▶ [PROBLEM]:
Your task is to gather the lines below that hold the string "findings".

Dataset excerpts
::::::::
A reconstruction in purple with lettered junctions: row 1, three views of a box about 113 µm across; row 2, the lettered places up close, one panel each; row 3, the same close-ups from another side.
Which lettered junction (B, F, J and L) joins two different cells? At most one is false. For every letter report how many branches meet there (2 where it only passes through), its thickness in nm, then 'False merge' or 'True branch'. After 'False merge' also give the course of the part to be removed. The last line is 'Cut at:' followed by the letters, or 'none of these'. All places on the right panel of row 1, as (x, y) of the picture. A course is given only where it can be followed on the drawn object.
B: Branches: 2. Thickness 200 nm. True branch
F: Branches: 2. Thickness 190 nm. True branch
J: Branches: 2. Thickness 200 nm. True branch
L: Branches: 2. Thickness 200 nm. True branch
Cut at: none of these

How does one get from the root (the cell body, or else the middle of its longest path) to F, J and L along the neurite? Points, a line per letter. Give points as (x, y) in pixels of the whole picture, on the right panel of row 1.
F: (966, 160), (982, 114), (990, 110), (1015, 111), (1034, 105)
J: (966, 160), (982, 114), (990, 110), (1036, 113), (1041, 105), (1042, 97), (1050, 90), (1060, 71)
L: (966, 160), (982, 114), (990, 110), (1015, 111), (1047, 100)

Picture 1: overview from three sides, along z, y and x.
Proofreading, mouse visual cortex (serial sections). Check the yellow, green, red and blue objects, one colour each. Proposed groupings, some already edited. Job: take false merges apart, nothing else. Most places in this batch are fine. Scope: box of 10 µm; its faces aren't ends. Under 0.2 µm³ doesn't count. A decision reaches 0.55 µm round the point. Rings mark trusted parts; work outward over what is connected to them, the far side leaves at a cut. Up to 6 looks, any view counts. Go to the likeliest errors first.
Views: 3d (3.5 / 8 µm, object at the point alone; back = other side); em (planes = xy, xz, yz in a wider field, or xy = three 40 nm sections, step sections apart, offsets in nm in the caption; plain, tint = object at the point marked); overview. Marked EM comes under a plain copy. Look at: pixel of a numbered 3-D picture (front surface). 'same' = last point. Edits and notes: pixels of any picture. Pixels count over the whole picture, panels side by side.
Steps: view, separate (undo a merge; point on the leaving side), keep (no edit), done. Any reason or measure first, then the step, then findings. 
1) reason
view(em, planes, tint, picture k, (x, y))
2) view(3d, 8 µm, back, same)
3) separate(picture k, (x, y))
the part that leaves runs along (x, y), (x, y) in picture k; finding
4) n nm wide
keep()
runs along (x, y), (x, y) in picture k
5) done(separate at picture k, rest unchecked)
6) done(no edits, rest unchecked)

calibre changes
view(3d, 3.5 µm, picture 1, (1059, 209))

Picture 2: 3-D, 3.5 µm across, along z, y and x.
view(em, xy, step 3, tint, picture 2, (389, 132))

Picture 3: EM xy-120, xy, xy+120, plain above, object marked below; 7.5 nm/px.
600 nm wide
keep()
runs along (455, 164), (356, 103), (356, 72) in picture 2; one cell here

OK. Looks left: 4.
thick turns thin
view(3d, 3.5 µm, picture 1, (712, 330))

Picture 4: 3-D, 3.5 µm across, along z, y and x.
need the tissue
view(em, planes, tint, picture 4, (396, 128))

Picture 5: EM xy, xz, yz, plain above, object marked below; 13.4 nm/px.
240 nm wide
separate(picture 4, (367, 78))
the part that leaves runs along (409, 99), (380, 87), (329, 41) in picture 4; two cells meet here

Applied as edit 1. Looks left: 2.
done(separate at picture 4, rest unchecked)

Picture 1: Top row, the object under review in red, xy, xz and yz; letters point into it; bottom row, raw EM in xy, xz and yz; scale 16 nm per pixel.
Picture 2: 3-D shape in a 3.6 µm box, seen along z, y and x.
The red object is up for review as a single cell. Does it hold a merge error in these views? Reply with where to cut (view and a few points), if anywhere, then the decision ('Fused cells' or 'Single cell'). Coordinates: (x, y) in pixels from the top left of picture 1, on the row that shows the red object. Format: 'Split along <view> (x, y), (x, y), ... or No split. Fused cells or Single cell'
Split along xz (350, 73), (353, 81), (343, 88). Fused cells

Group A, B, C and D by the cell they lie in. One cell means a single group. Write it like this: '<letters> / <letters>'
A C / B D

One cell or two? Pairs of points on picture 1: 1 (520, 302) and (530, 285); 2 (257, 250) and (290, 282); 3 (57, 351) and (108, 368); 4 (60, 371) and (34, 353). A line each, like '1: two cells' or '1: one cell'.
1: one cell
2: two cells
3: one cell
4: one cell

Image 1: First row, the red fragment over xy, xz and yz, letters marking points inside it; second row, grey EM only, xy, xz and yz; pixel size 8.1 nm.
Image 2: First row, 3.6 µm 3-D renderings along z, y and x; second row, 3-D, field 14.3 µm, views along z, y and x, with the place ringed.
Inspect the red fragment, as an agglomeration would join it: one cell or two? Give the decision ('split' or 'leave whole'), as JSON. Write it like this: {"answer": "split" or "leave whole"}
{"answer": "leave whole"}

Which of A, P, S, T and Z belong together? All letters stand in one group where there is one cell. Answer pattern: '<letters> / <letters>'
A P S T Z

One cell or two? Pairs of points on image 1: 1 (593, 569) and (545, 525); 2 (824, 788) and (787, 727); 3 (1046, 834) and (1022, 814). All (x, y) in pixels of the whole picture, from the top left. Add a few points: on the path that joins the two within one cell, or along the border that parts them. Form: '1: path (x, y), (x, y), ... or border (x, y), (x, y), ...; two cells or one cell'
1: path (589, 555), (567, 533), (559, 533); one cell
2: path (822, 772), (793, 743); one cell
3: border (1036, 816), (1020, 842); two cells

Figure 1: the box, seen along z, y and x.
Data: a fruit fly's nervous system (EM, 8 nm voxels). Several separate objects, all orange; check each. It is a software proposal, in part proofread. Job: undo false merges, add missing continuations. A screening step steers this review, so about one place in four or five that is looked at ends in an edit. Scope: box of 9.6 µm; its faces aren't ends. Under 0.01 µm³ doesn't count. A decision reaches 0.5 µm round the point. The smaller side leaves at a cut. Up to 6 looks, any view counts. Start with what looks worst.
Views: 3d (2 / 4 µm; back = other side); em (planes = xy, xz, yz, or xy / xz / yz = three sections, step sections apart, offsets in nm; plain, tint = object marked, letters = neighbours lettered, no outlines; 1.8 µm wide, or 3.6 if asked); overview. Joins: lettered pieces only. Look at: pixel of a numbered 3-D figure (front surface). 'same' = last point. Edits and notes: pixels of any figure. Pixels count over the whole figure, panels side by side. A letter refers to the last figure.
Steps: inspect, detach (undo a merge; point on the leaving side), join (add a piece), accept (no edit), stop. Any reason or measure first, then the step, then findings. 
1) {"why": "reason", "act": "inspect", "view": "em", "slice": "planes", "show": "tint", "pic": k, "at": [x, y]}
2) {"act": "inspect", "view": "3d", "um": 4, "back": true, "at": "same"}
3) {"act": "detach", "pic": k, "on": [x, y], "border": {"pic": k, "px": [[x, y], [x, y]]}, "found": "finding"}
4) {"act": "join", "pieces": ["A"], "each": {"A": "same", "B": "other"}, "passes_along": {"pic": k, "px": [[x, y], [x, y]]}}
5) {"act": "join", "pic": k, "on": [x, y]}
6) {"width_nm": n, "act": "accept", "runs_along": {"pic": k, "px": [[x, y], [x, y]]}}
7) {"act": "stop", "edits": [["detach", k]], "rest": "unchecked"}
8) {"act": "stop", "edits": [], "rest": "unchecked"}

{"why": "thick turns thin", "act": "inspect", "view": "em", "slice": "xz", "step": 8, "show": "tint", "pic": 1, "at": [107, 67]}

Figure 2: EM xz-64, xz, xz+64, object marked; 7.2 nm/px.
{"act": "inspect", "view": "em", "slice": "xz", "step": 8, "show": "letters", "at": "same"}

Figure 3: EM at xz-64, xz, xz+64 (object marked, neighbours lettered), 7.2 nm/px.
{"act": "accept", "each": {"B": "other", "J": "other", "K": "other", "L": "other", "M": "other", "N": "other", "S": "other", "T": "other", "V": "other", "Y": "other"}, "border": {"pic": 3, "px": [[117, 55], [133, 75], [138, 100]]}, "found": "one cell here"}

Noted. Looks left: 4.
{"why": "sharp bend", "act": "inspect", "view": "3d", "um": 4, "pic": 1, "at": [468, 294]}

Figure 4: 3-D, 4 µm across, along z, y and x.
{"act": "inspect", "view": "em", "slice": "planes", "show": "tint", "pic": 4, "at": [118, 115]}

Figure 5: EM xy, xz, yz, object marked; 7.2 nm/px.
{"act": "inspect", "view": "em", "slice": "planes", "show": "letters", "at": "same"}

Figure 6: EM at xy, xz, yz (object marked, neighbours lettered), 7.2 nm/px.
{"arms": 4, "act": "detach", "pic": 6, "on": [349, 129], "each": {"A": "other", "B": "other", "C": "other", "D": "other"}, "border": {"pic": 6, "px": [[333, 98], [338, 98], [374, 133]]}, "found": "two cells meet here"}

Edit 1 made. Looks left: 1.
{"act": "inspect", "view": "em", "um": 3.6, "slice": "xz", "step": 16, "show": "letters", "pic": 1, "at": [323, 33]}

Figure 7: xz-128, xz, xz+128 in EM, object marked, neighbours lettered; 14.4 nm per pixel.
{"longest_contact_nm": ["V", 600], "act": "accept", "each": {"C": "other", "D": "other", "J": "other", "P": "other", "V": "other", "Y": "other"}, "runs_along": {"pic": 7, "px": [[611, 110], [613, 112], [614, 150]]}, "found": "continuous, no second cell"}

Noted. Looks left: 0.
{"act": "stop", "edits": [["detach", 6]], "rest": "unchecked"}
::::::::
▶ [SOLVED EXERCISE]:
Steps: view, separate (undo a merge; point on the leaving side), keep (no edit), done. Any reason or measure first, then the step, then findings. 
Steps: inspect, detach (undo a merge; point on the leaving side), join (add a piece), accept (no edit), stop. Any reason or measure first, then the step, then findings. 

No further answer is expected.